◆ STORED DATA ◆
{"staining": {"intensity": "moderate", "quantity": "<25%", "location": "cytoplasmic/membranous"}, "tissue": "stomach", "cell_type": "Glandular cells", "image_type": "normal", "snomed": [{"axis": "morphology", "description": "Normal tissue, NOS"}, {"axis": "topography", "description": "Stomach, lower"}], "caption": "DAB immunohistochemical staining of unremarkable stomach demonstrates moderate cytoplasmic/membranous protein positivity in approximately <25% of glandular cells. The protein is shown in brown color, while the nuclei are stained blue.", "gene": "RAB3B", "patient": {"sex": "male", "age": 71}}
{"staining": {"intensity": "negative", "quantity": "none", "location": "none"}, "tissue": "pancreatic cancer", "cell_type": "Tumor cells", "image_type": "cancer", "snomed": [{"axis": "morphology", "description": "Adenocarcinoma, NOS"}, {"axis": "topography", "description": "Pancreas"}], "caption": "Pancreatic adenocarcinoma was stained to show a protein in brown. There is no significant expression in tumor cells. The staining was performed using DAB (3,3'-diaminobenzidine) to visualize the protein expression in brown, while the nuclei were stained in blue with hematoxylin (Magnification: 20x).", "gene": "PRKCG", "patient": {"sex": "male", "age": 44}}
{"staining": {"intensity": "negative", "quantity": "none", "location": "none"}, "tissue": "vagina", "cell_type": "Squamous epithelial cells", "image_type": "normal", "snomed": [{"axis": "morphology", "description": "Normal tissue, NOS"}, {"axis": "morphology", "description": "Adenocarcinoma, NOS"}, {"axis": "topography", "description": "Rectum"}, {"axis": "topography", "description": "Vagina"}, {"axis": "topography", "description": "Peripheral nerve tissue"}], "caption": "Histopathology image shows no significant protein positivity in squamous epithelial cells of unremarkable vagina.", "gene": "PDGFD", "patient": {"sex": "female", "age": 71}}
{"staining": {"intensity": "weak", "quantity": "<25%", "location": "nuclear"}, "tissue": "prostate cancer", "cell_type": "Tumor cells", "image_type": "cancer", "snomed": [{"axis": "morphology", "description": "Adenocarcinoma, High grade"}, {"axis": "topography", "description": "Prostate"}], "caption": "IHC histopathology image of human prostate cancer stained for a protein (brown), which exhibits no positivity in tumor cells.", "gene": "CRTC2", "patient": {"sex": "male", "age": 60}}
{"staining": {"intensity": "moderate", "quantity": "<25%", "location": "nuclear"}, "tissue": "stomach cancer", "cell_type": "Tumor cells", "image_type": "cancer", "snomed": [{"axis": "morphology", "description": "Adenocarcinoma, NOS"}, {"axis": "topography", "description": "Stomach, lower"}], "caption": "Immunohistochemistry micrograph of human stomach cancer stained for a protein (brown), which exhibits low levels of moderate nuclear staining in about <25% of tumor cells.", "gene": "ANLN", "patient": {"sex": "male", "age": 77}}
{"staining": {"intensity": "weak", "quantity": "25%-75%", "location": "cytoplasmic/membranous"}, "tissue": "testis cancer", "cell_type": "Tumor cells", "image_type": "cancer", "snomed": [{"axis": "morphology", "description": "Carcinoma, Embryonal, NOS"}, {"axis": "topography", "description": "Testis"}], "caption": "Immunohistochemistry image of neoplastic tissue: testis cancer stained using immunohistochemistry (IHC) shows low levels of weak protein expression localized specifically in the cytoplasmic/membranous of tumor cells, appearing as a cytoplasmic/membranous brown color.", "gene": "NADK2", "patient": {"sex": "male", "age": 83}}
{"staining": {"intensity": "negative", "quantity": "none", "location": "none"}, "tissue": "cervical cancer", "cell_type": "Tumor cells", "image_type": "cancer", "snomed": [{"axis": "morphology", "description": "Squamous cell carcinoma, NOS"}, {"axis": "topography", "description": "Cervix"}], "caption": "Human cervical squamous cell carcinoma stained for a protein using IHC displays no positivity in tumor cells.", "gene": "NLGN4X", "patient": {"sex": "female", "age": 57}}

◆ EXERCISE INSTRUCTIONS ◆
Wherever the string "stomach" appears in the data above, report the whole line.

◆ TASK ANSWER ◆
{"staining": {"intensity": "moderate", "quantity": "<25%", "location": "cytoplasmic/membranous"}, "tissue": "stomach", "cell_type": "Glandular cells", "image_type": "normal", "snomed": [{"axis": "morphology", "description": "Normal tissue, NOS"}, {"axis": "topography", "description": "Stomach, lower"}], "caption": "DAB immunohistochemical staining of unremarkable stomach demonstrates moderate cytoplasmic/membranous protein positivity in approximately <25% of glandular cells. The protein is shown in brown color, while the nuclei are stained blue.", "gene": "RAB3B", "patient": {"sex": "male", "age": 71}}
{"staining": {"intensity": "moderate", "quantity": "<25%", "location": "nuclear"}, "tissue": "stomach cancer", "cell_type": "Tumor cells", "image_type": "cancer", "snomed": [{"axis": "morphology", "description": "Adenocarcinoma, NOS"}, {"axis": "topography", "description": "Stomach, lower"}], "caption": "Immunohistochemistry micrograph of human stomach cancer stained for a protein (brown), which exhibits low levels of moderate nuclear staining in about <25% of tumor cells.", "gene": "ANLN", "patient": {"sex": "male", "age": 77}}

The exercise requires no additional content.